Stuttgart. Bereits im Januar 2017 waren mehrere Abgeordnete der AfD-Fraktion im Landtag von Baden-Württemberg mit dem Antrag 16/1210 tätig geworden, als die Frage der Haftentschädigung des am 15. Dezember 2010 letztgültig vom Vorwurf der versuchten Tötung seiner Ehefrau freigesprochenen Herrn W. aus Birkenfeld an die Öffentlichkeit drang. Im November 2019 erfuhren die Abgeordneten Dr. Grimmer und Emil Sänze, dass bereits 2005 das Landgericht das BKA mit einer Fallanalyse beauftragt hatte, was man im TV als „Profiling“ kennt. Diese Fallanalyse machte sehr spezifische Aussagen, welche die Frage nahelegten, ob nach dem Freispruch des seinerzeitigen Hauptverdächtigen gegen zwei weitere Verdächtige ermittelt wurde. Pikant war, dass beide Polizisten waren. Jetzt liegt die Antwort des Justizministeriums zu dem Antrag 16/7506 der Abgeordneten Sänze, Dr. Podeswa, Dr. Grimmer, Klos, Wolle und Dr. Baum vor. Der Antrag war am 24. März 2020 samt der Antwort der Landesregierung im elektronischen Archiv des Landtags veröffentlicht worden.
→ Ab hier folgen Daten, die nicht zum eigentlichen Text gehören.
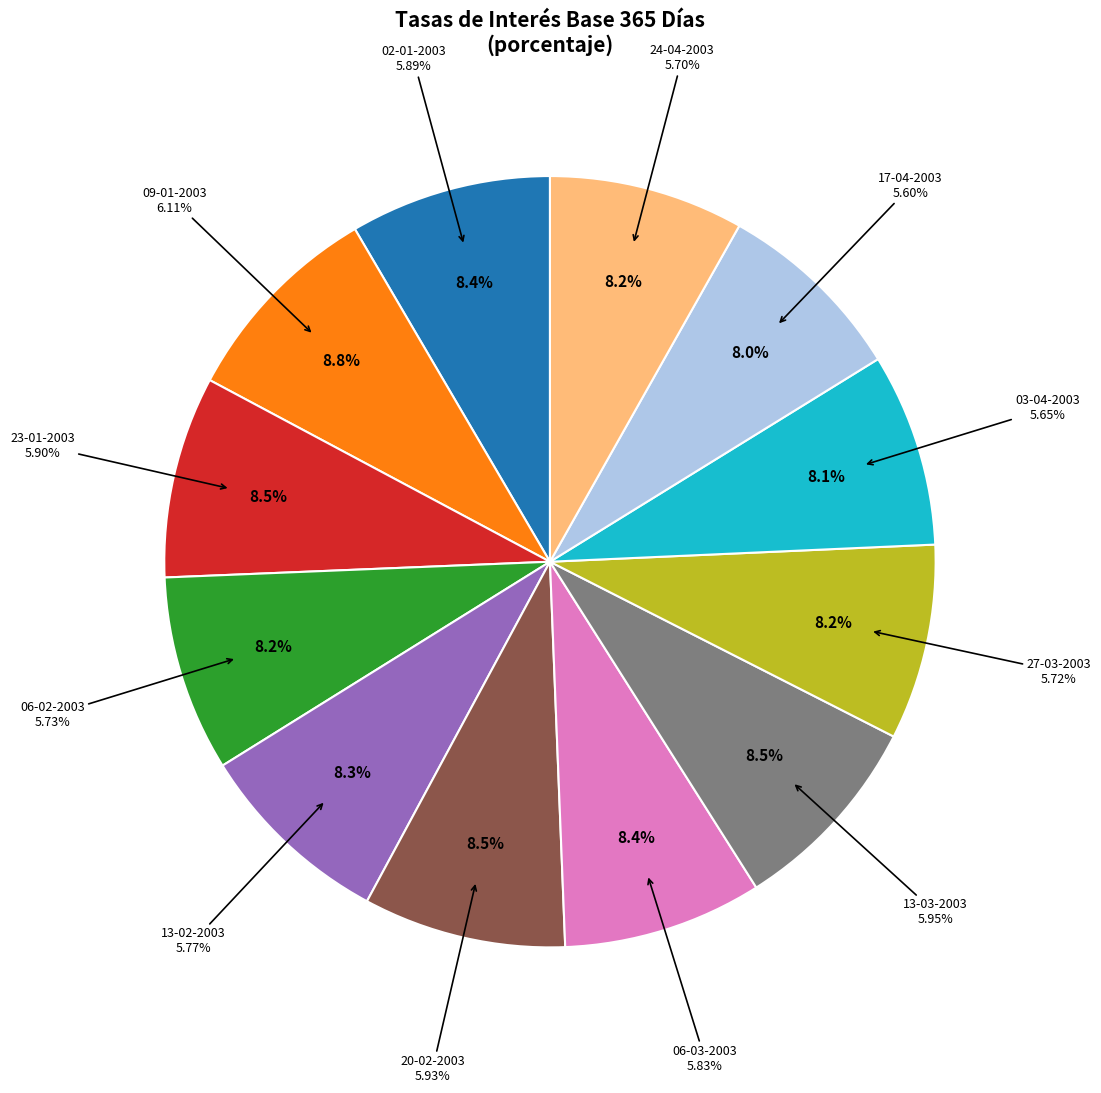

Is it true that 13-03-2003 is 9% of the pie?

True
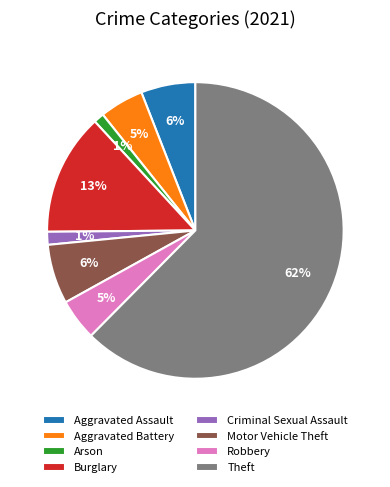

Is the sum of Motor Vehicle Theft and Arson greater than half?

No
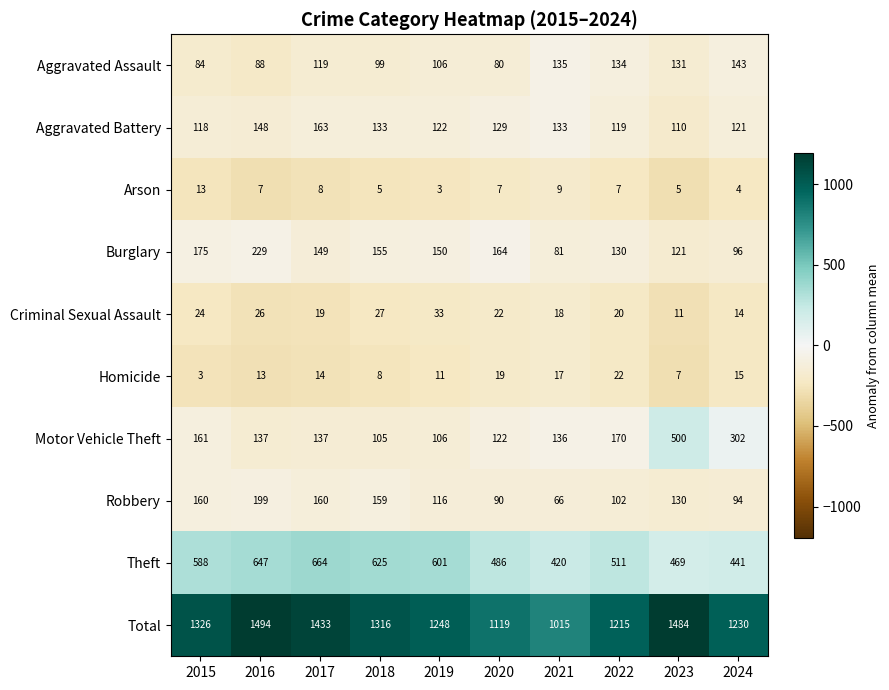

Rank the series at 2015 from highest to lowest value.

Total, Theft, Burglary, Motor Vehicle Theft, Robbery, Aggravated Battery, Aggravated Assault, Criminal Sexual Assault, Arson, Homicide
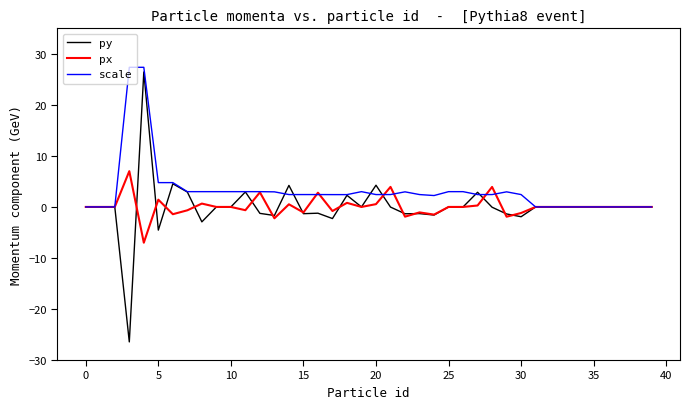

True or false: px and py intersect in this chart.

True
Himmelschreiende Unprofessionalität – zum Schaden des Angeklagten.
Die Antwort lehre vor allem zweierlei, so der Pressepolitische Sprecher und Stellvertretende Vorsitzende der AfD-Fraktion, Emil Sänze. „Erstens: Es scheint in Teilen von Justiz und Polizei offenbar an Demut vor der eigenen Fehlbarkeit zu fehlen. Es kann nicht sein, dass gerade bei einer schwerwiegenden Anklage, die den fälschlich Beschuldigten Jahre seiner Freiheit gekostet hat und deren letztgültige Ausräumung ihn sein Vermögen plus Schulden gekostet hat, bei Verfahren offenbar vor allem auf ‚Revisionsfestigkeit‘ abgestellt wird und danach im Glauben, ein rechtskräftiges Urteil sei unfehlbar, Asservaten schlicht verschwinden, womöglich ohne Protokoll vernichtet werden, ohne dass nachher einer der Verantwortlichen noch eine Erinnerung daran hat. Niemand wurde für dienstliche Versäumnisse und Fehlleistungen zur Rechenschaft gezogen. Genau dies legt die desaströse Antwort der Landesregierung nahe“, so der Abgeordnete. Er ergänzt: „Zweitens: Wir fragten hier nach Professionalität und nach der Nähe der Ermittler zu dem Polizisten-Milieu, in dem ermittelt wurde. Minister Wolf hat uns mehrere ausweichende Antworten gegeben. Selbst die sind haarsträubend und blamabel genug. Wohin die am Tatort gefundenen Drogen verschwunden sind – kann keiner sagen. Nach angefragten Polizei-Asservaten wurde (Zitat) ‚intensiv, aber erfolglos gesucht.‘ Keiner kann uns heute sagen, ob man oder ob man nicht z.B. den Weg eines Verdächtigen unter Beachtung der Verkehrsregeln rekonstruierte, den des Hauptverdächtigen aber nicht – die ‚Intensität von Ermittlungen richte sich (…) nach dem Grad des Tatverdachts‘. Und, so erzählt uns Herr Wolf. So könne den Ermittlungsakten auch nicht entnommen werden, ob ermittelnde Beamte mit einem der Verdächtigen befreundet waren – welcher Ermittler würde das auch hineinschreiben?“ Einer nahen Verwandten des Opfers sagte niemand, sie dürfe den Tatort in einer Pause der Spurensicherer nicht betreten. Sänze: „Sie hat das immer noch in der Wohnung befindliche Kind getröstet, Gläser gespült, den Mülleimer geleert. Mehr Pannen sind kaum möglich. Dienstliche Konsequenzen gab es bis heute in keinem Fall – nur für den Angeklagten Knast.“
EU-Propaganda ist dem Minister wichtiger als moralische Gerechtigkeit.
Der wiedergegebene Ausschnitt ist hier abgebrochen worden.